Thomas Wolf Fullscreen Look at your house, angel. (1929)

Pause

Ben gave the doctor’s table a look of nausea.

“How many have died on that thing?” he asked.

He sat down nervously in a chair by the desk, and lighted a cigarette, holding the flame to the charred end of cigar Coker thrust forward.

“Well, what can I do for you, son?” he asked.

“I’m tired of pushing daisies here,” said Ben.

“I want to push them somewhere else.”

“What do you mean, Ben?”

“I suppose you’ve heard, Coker,” said Ben quietly and insultingly, “that there’s a war going on in Europe.

That is, if you’ve learned to read the papers.”

“No, I hadn’t heard about it, son,” said Coker, puffing slowly and deeply.

“I read a paper — the one that comes out in the morning.

I suppose they haven’t got the news yet.”

He grinned maliciously.

“What do you want, Ben?”

“I’m thinking of going to Canada and enlisting,” said Ben.

“I want you to tell me if I can get in.”

Coker was silent a moment.

He took the long chewed weed from his mouth and looked at it thoughtfully.

“What do you want to do that for, Ben?” he said.

Ben got up suddenly, and went to the window.

He cast his cigarette away into the court.

It struck the cement well with a small dry plop.

When he turned around, his sallow face had gone white and passionate.

“In Christ’s name, Coker,” he said, “what’s it all about?

Are you able to tell me?

What in heaven’s name are we here for?

You’re a doctor — you ought to know something.”

Coker continued to look at his cigar.

It had gone out again.

“Why?” he said deliberately.

“Why should I know anything?”

“Where do we come from?

Where do we go to?

What are we here for?

What the hell is it all about?” Ben cried out furiously in a rising voice.

He turned bitterly, accusingly, on the older man.

“For God’s sake, speak up, Coker.

Don’t sit there like a damned tailor’s dummy.

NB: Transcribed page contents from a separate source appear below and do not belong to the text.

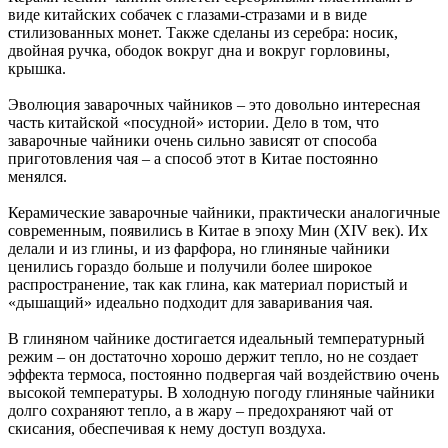
виде китайских собачек с глазами-стразами и в виде
стилизованных монет. Также сделаны из серебра: носик,
двойная ручка, ободок вокруг дна и вокруг горловины,
крышка.
Эволюция заварочных чайников – это довольно интересная
часть китайской «посудной» истории. Дело в том, что
заварочные чайники очень сильно зависят от способа
приготовления чая – а способ этот в Китае постоянно
менялся.
Керамические заварочные чайники, практически аналогичные
современным, появились в Китае в эпоху Мин (XIV век). Их
делали и из глины, и из фарфора, но глиняные чайники
ценились гораздо больше и получили более широкое
распространение, так как глина, как материал пористый и
«дышащий» идеально подходит для заваривания чая.
В глиняном чайнике достигается идеальный температурный
режим – он достаточно хорошо держит тепло, но не создает
эффекта термоса, постоянно подвергая чай воздействию очень
высокой температуры. В холодную погоду глиняные чайники
долго сохраняют тепло, а в жару – предохраняют чай от
скисания, обеспечивая к нему доступ воздуха.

Say something, won’t you?”

“What do you want me to say?” said Coker.

“What am I? a mindreader?

A spiritualist?

I’m your physician, not your priest.

I’ve seen them born, and I’ve seen them die.

What happens to them before or after, I can’t say.”

“Damn that!” said Ben.

“What happens to them in between?”

“You’re as great an authority on that as I am, Ben,” said Coker.

“What you want, son, is not a doctor, but a prophet.”

“They come to you when they’re sick, don’t they?” said Ben.